═════ Recorded information ═════

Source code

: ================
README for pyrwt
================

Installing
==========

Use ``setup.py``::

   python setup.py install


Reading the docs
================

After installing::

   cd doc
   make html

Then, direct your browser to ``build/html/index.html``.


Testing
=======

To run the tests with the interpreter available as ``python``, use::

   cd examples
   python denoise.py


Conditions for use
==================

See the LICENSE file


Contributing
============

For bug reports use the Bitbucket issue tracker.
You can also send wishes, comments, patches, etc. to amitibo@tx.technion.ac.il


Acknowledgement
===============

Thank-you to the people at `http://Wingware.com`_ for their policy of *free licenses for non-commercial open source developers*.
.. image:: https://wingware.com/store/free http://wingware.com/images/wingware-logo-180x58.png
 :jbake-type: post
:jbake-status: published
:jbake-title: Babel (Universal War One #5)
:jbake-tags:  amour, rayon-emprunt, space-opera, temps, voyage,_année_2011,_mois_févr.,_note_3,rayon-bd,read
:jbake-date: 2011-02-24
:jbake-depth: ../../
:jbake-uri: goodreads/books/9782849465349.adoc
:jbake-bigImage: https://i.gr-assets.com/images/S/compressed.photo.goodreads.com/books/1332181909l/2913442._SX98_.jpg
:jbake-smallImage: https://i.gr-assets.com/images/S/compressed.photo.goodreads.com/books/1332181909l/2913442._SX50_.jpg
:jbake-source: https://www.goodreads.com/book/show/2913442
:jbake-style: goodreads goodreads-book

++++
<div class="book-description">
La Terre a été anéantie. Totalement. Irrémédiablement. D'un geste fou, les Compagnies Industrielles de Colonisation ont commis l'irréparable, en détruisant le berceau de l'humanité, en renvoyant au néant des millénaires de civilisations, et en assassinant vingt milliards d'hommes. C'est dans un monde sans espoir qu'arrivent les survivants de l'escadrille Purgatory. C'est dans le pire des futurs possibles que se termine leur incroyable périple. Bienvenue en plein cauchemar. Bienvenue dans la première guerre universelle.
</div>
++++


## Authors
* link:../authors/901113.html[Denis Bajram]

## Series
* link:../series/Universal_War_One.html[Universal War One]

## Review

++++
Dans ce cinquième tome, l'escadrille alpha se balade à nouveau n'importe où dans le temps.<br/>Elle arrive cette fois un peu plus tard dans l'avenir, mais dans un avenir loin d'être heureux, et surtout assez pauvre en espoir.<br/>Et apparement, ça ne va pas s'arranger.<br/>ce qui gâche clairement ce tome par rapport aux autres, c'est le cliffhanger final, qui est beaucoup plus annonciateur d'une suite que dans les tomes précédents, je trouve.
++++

═════
═════ Recorded information ═════

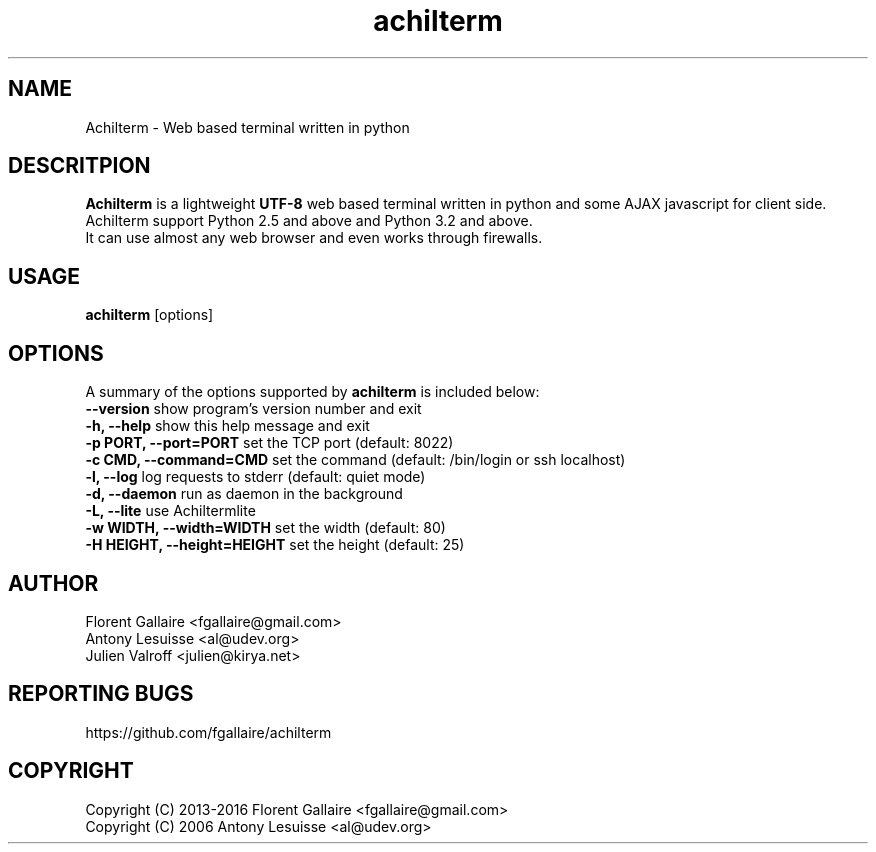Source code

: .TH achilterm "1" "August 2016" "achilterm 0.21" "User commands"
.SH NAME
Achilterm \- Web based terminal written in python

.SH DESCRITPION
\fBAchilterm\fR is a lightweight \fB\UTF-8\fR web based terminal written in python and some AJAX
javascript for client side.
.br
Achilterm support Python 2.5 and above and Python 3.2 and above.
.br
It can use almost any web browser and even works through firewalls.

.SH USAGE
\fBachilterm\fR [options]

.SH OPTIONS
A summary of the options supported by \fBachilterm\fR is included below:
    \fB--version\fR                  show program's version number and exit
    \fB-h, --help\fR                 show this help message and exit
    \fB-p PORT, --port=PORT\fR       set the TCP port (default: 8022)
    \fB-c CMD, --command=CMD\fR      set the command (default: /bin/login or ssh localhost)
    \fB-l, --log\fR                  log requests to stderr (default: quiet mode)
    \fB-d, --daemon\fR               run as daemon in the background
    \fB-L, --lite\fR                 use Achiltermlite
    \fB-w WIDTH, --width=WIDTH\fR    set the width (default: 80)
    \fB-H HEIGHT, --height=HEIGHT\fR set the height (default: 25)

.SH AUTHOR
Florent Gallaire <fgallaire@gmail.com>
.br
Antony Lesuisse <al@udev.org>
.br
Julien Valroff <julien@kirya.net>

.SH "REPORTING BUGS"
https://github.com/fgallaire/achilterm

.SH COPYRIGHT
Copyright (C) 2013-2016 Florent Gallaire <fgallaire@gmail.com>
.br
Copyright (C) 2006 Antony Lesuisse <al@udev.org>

═════

→ **Exercise objective**
Across the listing above, how many lines include the word "temps"? Answer with only the number.

→ **Task response**
2